Het oude Duitse Rijk (tot 1806) kende geen vlag, hooguit de kleuren van het keizerlijke wapen: een dubbele adelaar op een gele achtergrond, geel en zwart dus.
In 1818 – bij de oprichting van een studentenbeweging, die zich voor de nationale eenheid wilde inzetten – wilde men weer een dergelijke vlag, maar door een vergissing meende men dat de kleuren zwart-rood-goud geweest waren.

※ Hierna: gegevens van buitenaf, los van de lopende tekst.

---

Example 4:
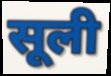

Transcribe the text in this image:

सूली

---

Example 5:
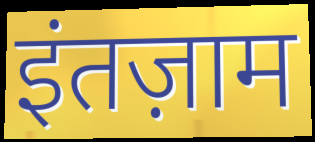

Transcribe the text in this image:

इंतज़ामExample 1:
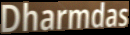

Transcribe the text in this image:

Dharmdas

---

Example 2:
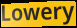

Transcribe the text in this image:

Lowery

Sindsdien voerden de nationale bewegingen deze vlag, ook al werd hij verboden.
In maart 1848 werd de zwart, rood en goud vlag door de Duitse bond (tot 1866) aangenomen, gevolgd door ene rijkswet in november 1848 in de Nationale Vergadering te Frankfurt.

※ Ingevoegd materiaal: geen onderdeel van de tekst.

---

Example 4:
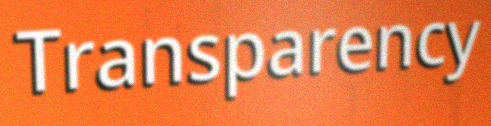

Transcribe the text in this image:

Transparency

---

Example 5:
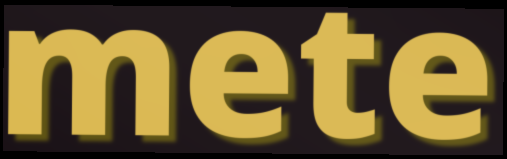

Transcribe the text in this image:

mete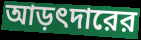
আড়ৎদারেরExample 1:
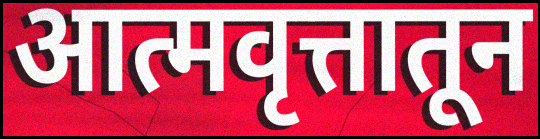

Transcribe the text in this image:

आत्मवृत्तातून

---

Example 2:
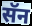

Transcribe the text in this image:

सॅन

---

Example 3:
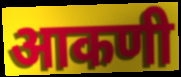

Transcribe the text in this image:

आकणी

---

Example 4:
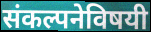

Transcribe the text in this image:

संकल्पनेविषयी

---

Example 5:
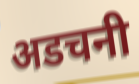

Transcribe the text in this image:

अडचनीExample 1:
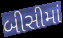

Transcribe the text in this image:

બીસીમાં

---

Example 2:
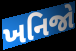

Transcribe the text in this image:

ખનિજો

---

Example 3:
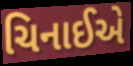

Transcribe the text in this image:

ચિનાઈએ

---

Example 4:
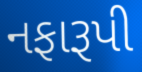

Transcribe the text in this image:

નફારૂપી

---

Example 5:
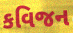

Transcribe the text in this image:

કવિજન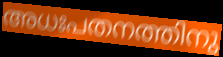
അധഃപതനത്തിനു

Bij de oprichting van het tweede Duitse keizerrijk ten tijde van Bismarck (1870/71) bepaalde hij dat zwart-wit-rood als de nationale vlag zou gelden. Het zwart-wit van Pruissen en het rood van de Hanzesteden waren de reden voor deze kleuren.
De regering van de Weimarer Republik besloot in 1919 een compromis te sluiten: de rijkskleuren waren zwart-rood-goud, de handelsvlag zwart-wit-rood met de rijkskleuren in een hoek. Dit werd vastgelegd in de grondwet van Weimar.
In maart 1933 schaften de nationaalsocialisten deze regeling weer af. Zwart-wit-rood werden weer de nationale kleuren; de nationale vlag werd de rode vlag met het hakenkruis.
Na de Tweede Wereldoorlog voerden zowel West- als Oost-Duitsland de zwart-rood-goud-vlag weer in. In Oost-Duitsland werd een embleem toegevoegd aan de vlag.